The League of Women Voters of Floridan along with Black Voters Matter Fund, Florida Alliance for Retired Americans and a handful of voters filed a lawsuit that contends the newly-enacted legislation impedes “every step of the voting process in Florida.”

“The legislation has a deliberate and disproportionate impact on elderly voters, voters with disabilities, students and communities of color,” said Patricia Brigham, president of the League of Women Voters of Florida.

“It’s a despicable attempt by a one party ruled legislature to choose who can vote in our state and who cannot. It’s undemocratic, unconstitutional, and un-American.”

Agriculture Commissioner Nikki Fried, who is expected to challenge DeSantis in 2022, said at a press conference Thursday that she was directing her department's lawyers to file an amicus brief in the League of Women Voters lawsuit.

Fried, the only statewide elected Democrat, said she had only read part of the lawsuit, but said she has no doubt "there is merit behind it, this will be deemed an unconstitutional bill and a complete infringement upon people's rights."

Florida’s elections in 2020 went relative smoothly and DeSantis himself boasted about that the state had finally “vanquished the ghost” of the 2000 presidential election recount that subjected the state to international ridicule. But then the governor in late February called for many of the changes that are outlined in the bill he signed.

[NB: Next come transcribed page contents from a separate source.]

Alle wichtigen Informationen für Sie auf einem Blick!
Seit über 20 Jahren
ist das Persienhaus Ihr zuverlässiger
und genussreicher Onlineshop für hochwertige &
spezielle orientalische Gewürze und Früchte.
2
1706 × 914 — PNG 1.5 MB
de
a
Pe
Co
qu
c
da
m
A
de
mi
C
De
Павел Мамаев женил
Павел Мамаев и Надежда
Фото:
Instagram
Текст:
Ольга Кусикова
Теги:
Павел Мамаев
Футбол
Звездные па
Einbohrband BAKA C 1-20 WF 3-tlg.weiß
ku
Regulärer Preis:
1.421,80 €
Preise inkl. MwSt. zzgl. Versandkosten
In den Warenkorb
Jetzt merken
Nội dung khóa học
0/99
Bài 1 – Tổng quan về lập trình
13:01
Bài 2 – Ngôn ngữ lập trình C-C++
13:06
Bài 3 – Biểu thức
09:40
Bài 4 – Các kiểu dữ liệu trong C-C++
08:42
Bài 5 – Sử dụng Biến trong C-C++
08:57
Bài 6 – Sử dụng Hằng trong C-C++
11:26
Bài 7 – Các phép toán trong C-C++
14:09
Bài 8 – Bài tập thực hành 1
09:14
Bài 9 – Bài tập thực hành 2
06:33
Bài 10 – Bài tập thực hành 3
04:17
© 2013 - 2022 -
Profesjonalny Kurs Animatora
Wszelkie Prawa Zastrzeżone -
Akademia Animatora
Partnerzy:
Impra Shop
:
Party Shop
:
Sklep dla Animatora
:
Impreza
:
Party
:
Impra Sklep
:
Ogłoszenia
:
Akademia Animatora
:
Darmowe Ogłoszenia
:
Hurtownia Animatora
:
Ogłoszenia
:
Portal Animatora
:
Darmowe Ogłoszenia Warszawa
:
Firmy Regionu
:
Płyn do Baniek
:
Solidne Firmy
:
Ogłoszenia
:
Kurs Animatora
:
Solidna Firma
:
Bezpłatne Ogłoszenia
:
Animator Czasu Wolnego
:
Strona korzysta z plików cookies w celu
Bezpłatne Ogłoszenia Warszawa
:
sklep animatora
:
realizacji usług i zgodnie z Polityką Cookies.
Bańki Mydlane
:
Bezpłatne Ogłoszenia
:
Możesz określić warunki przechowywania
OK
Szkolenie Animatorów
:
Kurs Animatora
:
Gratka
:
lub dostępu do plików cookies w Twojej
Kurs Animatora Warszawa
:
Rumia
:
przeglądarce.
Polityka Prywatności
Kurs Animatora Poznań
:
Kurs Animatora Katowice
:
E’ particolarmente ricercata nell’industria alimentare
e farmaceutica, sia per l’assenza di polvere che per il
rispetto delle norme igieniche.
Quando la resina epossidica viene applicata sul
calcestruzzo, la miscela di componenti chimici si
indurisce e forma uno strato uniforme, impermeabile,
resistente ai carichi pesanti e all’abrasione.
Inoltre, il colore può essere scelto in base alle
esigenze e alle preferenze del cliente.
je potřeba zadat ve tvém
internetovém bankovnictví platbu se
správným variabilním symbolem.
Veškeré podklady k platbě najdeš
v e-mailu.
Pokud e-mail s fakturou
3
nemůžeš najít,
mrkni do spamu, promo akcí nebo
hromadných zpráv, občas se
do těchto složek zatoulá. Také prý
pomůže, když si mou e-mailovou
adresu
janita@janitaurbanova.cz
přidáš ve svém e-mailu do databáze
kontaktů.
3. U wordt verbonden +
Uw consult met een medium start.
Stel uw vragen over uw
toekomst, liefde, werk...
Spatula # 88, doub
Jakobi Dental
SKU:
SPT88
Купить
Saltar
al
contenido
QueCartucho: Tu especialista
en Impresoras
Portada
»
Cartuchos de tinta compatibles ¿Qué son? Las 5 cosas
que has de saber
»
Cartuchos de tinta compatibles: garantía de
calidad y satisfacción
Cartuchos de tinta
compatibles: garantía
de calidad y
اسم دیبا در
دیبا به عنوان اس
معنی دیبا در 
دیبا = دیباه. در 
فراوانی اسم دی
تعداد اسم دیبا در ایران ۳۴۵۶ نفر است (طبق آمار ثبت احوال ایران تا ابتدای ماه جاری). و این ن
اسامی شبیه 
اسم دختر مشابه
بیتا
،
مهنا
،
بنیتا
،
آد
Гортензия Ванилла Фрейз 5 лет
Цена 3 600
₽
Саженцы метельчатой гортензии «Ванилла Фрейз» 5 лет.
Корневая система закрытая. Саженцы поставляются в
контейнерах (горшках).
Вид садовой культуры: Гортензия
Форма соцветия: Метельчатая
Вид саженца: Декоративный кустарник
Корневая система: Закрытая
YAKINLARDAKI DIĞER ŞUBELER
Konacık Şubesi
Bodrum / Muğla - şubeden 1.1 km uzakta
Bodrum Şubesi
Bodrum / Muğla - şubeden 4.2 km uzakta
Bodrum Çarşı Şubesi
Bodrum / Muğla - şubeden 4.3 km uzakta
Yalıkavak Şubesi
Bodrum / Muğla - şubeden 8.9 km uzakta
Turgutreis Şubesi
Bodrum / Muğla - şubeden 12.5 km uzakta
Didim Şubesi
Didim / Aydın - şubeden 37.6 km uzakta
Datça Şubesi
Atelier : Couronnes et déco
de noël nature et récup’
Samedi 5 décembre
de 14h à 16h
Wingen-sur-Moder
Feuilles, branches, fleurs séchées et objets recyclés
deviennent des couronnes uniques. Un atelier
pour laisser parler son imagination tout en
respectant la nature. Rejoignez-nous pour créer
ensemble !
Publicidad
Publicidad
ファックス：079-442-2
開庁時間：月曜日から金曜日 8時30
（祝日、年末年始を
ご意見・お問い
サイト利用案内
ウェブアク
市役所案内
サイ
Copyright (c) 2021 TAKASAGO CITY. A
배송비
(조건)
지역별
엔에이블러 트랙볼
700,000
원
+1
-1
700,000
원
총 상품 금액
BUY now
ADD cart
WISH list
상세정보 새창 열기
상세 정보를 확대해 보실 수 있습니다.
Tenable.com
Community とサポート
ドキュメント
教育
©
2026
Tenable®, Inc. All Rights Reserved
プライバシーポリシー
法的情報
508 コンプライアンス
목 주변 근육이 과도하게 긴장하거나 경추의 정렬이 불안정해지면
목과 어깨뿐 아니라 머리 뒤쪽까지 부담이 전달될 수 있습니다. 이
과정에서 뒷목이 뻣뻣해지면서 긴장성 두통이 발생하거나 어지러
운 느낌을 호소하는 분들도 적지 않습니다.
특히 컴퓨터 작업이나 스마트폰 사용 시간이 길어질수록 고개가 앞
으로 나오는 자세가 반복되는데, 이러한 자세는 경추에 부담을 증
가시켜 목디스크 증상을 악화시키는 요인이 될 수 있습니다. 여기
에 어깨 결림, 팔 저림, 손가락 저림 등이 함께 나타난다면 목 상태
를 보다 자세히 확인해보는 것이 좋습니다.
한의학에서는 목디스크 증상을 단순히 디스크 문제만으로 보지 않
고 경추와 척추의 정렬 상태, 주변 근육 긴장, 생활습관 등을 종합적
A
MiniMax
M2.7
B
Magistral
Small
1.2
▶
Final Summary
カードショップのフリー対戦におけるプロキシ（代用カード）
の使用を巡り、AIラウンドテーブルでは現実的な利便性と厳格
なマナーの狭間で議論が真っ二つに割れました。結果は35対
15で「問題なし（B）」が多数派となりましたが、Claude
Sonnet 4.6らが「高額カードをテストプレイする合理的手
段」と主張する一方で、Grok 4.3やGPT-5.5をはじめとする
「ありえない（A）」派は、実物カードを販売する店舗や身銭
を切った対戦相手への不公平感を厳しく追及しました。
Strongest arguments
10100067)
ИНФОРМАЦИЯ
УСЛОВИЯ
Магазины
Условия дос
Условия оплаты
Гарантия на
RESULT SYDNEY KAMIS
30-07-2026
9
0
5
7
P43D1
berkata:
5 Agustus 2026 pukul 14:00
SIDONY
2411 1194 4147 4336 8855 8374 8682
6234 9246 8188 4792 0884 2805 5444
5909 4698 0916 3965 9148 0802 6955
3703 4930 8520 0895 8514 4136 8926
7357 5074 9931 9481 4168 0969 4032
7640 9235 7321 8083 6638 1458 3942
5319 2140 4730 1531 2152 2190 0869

One of the most significant changes in the law would place a two-ballot limit on how many mail-in ballots someone could gather and turn in on behalf of the elderly or sick and disabled voters. There is an exception for immediate family members, but some Democrats predicted this would lead to older voters being less able to participate.

The measure would impose new restrictions on when drop boxes could be used and would bar outside groups from giving out grants to help local and state election officials administer elections. This was done as a response to a Chicago-based non-profit handing out millions in aid ahead of the 2020 elections. Most of the money from that non-profit came from Facebook co-founder Mark Zuckerberg and his wife Priscilla Chan.

Despite the avalanche of criticism from Democrats and critical international coverage of Florida’s legislation as “Jim Crow 2.0,” Florida remains one of the easiest states for a registered voter in which to cast ballots.

In addition to Election Day, voters have about a month to cast vote-by-mail ballots or they can cast ballots in-person for at least eight days in all counties — and for as many as 14 days in counties that elect to do so, mainly in large urban areas where Democrats congregate.

Still, the pressure for the election changes and restrictions was premised on Trump’s baseless claim that widespread and systemic voter fraud cost him his reelection. Trump carried his newly adopted home state by a bigger margin in 2020 than former President Barack Obama did in 2008.